AM – Can you tell us more about your work in progress, Divorcing a Real Witch?

I’m in my roughly 2nd draft (that’s still sort of a first draft) and as of today’s rewrite session it’s around 67,000 words. I submitted a proposal to Moon Books in response to the Pagan Writer’s contest. Much to my astonishment, I was offered a contract with them last week!

AM – What inspired you to write this book?

My own divorce at age 26 certainly was a factor. As I went through this extremely trying time, I encountered many fellow young divorcees in my Pagan community. Even though we did try to help each other overcome the morass of cultural expectation versus personal truth, none of us received any support from our own religious community. This is not a failing of the community. I can only speak for my own religion of Wicca in terms of what we practice because I live surrounded by non-Wiccan Pagans that don’t like it when I generalize using the word “Pagan” to equate with “religions with practices that Wicca also uses” and I respect that. In the Wiccan faith, some traditions do have a ritual called handparting, a rite that acknowledges a divorce. That ritual can help, but it certainly doesn’t cover everything a divorcee may experience.  While Pagans as a group of religious persons like to think of themselves as enlightened about things like divorce, it seems like most of us fall back on whatever lessons we learned about marriage and divorce in childhood.  Combine this with a certain attitude by some (definitely not all) older Pagans that the experiences of Pagans between 20-35 just don’t count, or that divorcees only need help if they have children, and now you have a de facto, multi-layered stigma topped off with a taboo on talking about it.

This book attempts to fill a cultural hole: we have only started talking about Pagan funerals and death rites, and divorce is another form of bereavement that needs address.

AM – Are there any publishers interested in this project or are you planning on self-publishing again?

O Books has picked it up. I’m quite excited about it!

AM – What can we expect to see from you next?

I only just signed the contract for Divorcing a Real Witch last week, and I believe that this will be my next big project. I also have an outline for a book on Urban Wicca that’s been floating in the background since 2004. In between now and then, I may self-publish a fiction piece. For a few years, June 13th became “Z day” for bloggers and we all wrote various accounts of zombie attacks. I continued my story for about three years, and I know people still look for it. I plan to put together some transitional material between the posts and release it in electronic form.

AM – As an author, what do you think is the most important piece of advice that you would give an unpublished writer?

One small thing. I’m very much an advocate of Julia Cameron’s Artist’s Way, and this mantra has helped me the most. Work on your project just a little bit every day. Just do one small thing. It accumulates – and the dog still gets his walk. If you can get yourself into the mindset where success/failure or rejection/acceptance no longer matter, you have given yourself exactly what you need to write.

AM – Where can we go to learn more about you and purchase your books?

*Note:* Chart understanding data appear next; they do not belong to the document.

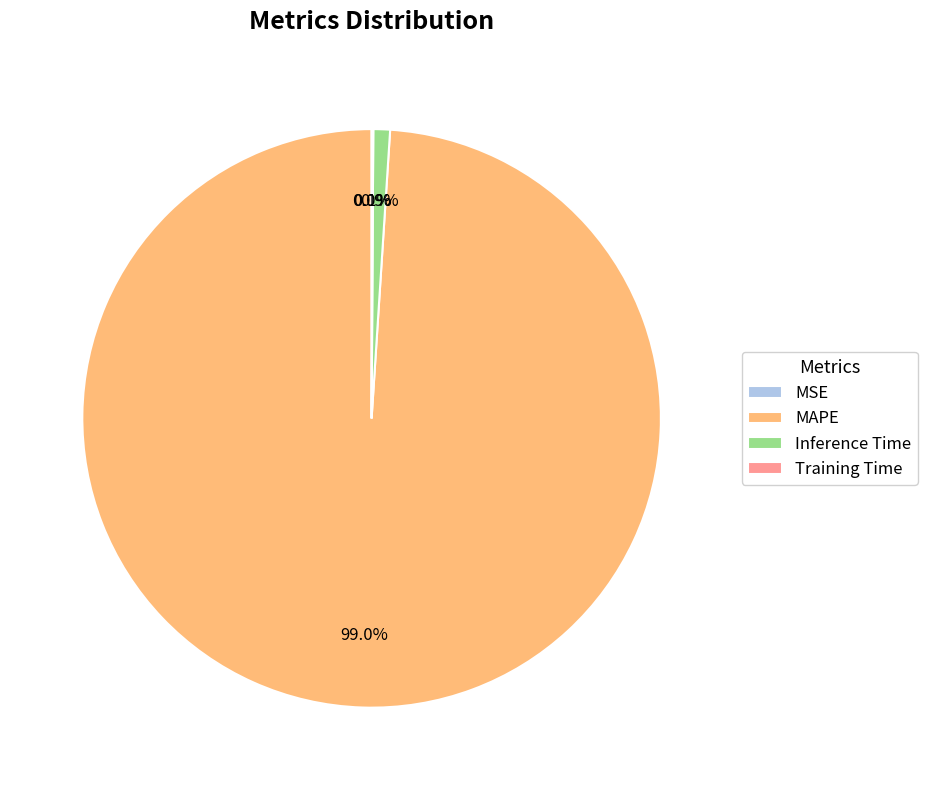

Which slice is the largest?

MAPE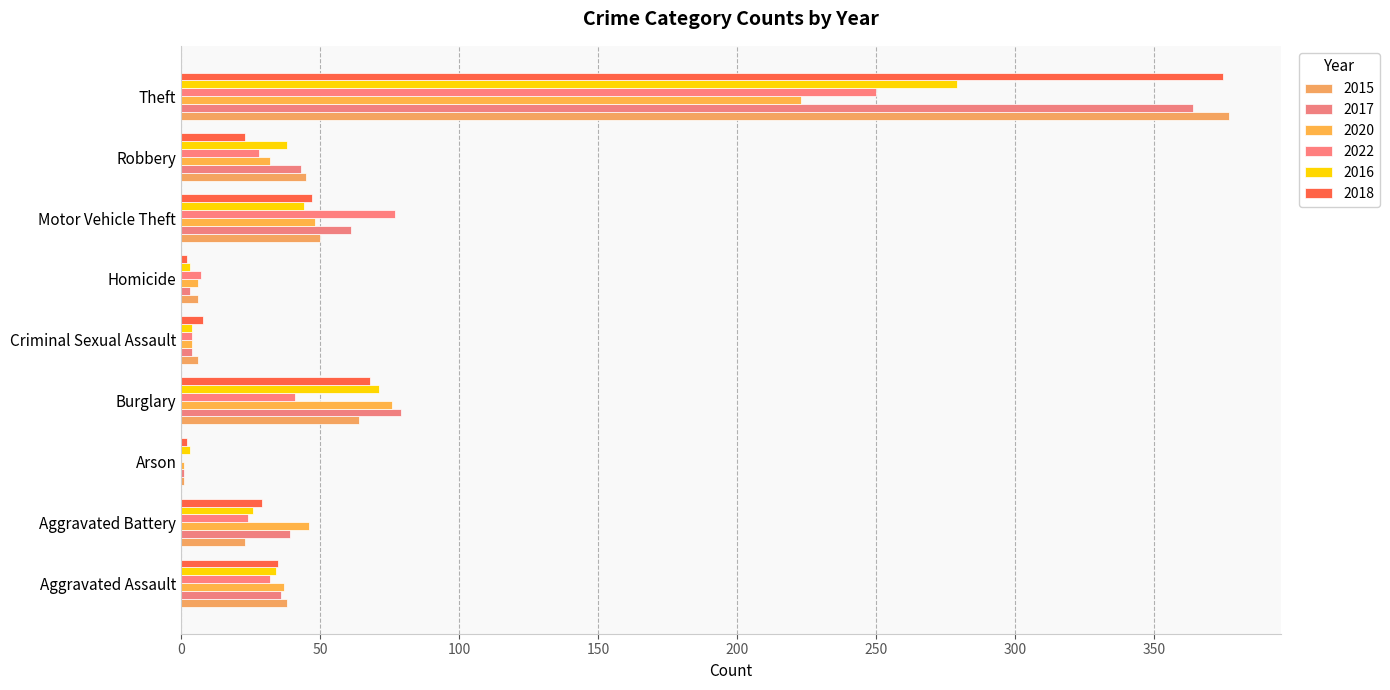

Which series has the largest range (max minus min)?

2015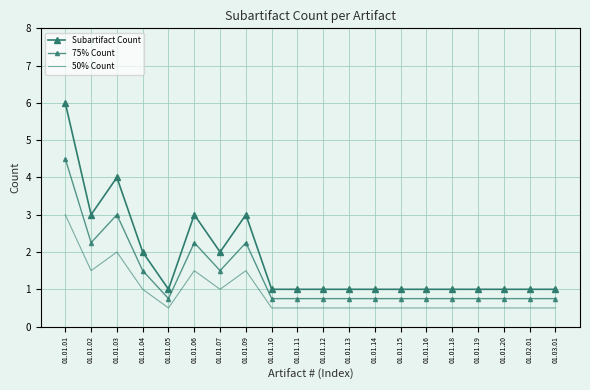

Reading left to right, what are all the values shown in this chart?

Subartifact Count: 6.0	3.0	4.0	2.0	1.0	3.0	2.0	3.0	1.0	1.0	1.0	1.0	1.0	1.0	1.0	1.0	1.0	1.0	1.0	1.0
75% Count: 4.5	2.2	3.0	1.5	0.8	2.2	1.5	2.2	0.8	0.8	0.8	0.8	0.8	0.8	0.8	0.8	0.8	0.8	0.8	0.8
50% Count: 3.0	1.5	2.0	1.0	0.5	1.5	1.0	1.5	0.5	0.5	0.5	0.5	0.5	0.5	0.5	0.5	0.5	0.5	0.5	0.5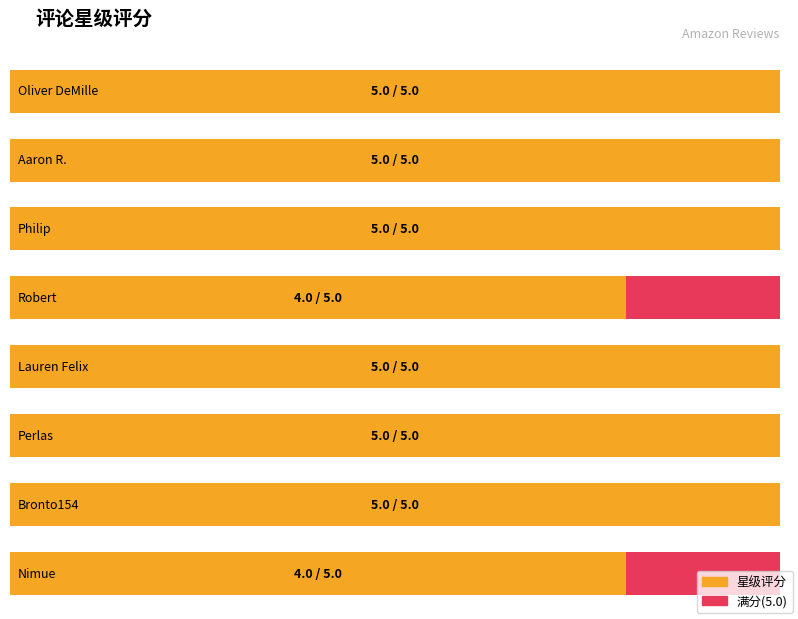

How many values are between 5 and 6?

6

You can go to my website: http://www.dianarajchel.com

You can also read my blog; I’m running a series on my personal encounters with ghosts through the middle of November: http://blog.dianarajchel.com

Also, I do have a Twitter stream: http://twitter.com/magickalrealism

If you wish to purchase the Spellcasting Picture Book, it’s on Amazon and Barnes and Noble in print:

http://www.amazon.com/Spellcasting-Picture-Book-Visual-grown-up/dp/1463599641/

http://www.barnesandnoble.com/w/the-spellcasting-picture-book-diana-rajchel/1032210203?ean=9781463599645&itm=1&usri=diana%2brajchel

You can get it for your Nook or Kindle, as well:

http://www.barnesandnoble.com/w/the-spellcasting-picture-book-diana-rajchel/1104085033

http://www.amazon.com/Spellcasting-Picture-Book-Grown-up-ebook/dp/B0058PIXQA/ref=ntt_at_ep_dpt_1

AM – We appreciate you spending some time with us today Diana!  We wish you continued luck with The Spellcasting Picture Book, Divorcing a Real Witch, and with your other future writing endeavors.